[Dataset records]
- - - - -

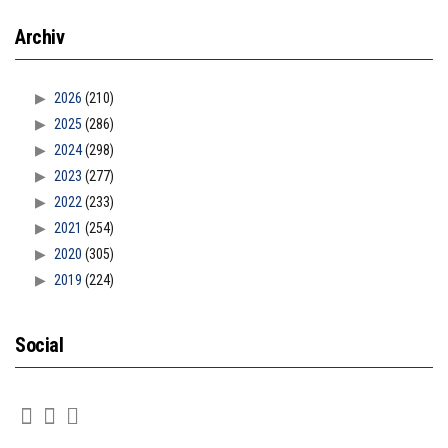
Archiv
2026
(210)
2025
(286)
2024
(298)
2023
(277)
2022
(233)
2021
(254)
2020
(305)
2019
(224)
Social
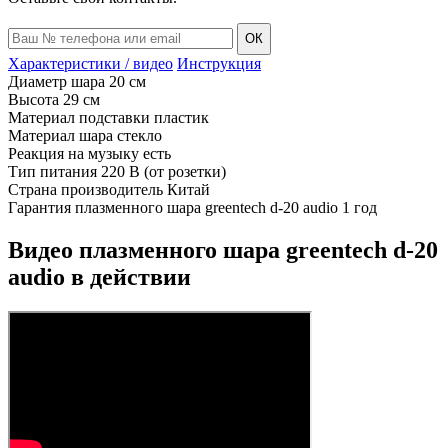
ОК
Характеристики / видео
Инструкция
Диаметр шара
20 см
Высота
29 см
Материал подставки
пластик
Материал шара
стекло
Реакция на музыку
есть
Тип питания
220 В (от розетки)
Страна производитель
Китай
Гарантия плазменного шара greentech d-20 audio
1 год
Видео плазменного шара greentech d-20
audio в действии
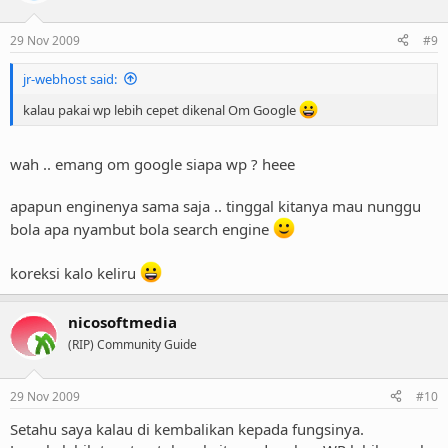
29 Nov 2009
#9
jr-webhost said:
kalau pakai wp lebih cepet dikenal Om Google
wah .. emang om google siapa wp ? heee
apapun enginenya sama saja .. tinggal kitanya mau nunggu
bola apa nyambut bola search engine
koreksi kalo keliru
nicosoftmedia
(RIP) Community Guide
29 Nov 2009
#10
Setahu saya kalau di kembalikan kepada fungsinya.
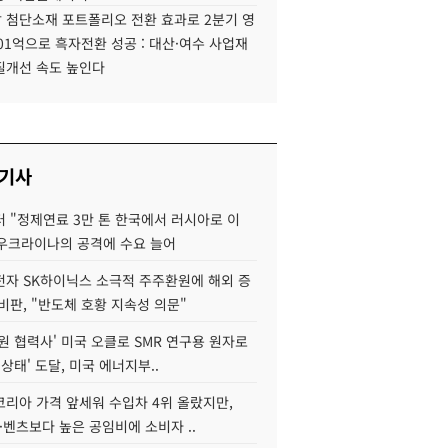
 첨단소재 포트폴리오 전환 효과로 2분기 영
01억으로 흑자전환 성공 : 대산·여수 사업재
질개선 속도 높인다
 기사
 "정제연료 3만 톤 한국에서 러시아로 이
 우크라이나의 공격에 수요 늘어
자 SK하이닉스 소극적 주주환원에 해외 증
비판, "반도체 호황 지속성 의문"
원 협력사' 미국 오클로 SMR 연구용 원자로
 상태' 도달, 미국 에너지부..
코리아 가격 앞세워 수입차 4위 올랐지만,
·벤츠보다 높은 공임비에 소비자 ..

- - - - -

- **ABOUT THIS TASK**: Copy out every line above without change, dropping the pictures.

- **YOUR RESPONSE**:
Archiv
2026
(210)
2025
(286)
2024
(298)
2023
(277)
2022
(233)
2021
(254)
2020
(305)
2019
(224)
Social
ОК
Характеристики / видео
Инструкция
Диаметр шара
20 см
Высота
29 см
Материал подставки
пластик
Материал шара
стекло
Реакция на музыку
есть
Тип питания
220 В (от розетки)
Страна производитель
Китай
Гарантия плазменного шара greentech d-20 audio
1 год
Видео плазменного шара greentech d-20
audio в действии
29 Nov 2009
#9
jr-webhost said:
kalau pakai wp lebih cepet dikenal Om Google
wah .. emang om google siapa wp ? heee
apapun enginenya sama saja .. tinggal kitanya mau nunggu
bola apa nyambut bola search engine
koreksi kalo keliru
nicosoftmedia
(RIP) Community Guide
29 Nov 2009
#10
Setahu saya kalau di kembalikan kepada fungsinya.
 첨단소재 포트폴리오 전환 효과로 2분기 영
01억으로 흑자전환 성공 : 대산·여수 사업재
질개선 속도 높인다
 기사
 "정제연료 3만 톤 한국에서 러시아로 이
 우크라이나의 공격에 수요 늘어
자 SK하이닉스 소극적 주주환원에 해외 증
비판, "반도체 호황 지속성 의문"
원 협력사' 미국 오클로 SMR 연구용 원자로
 상태' 도달, 미국 에너지부..
코리아 가격 앞세워 수입차 4위 올랐지만,
·벤츠보다 높은 공임비에 소비자 ..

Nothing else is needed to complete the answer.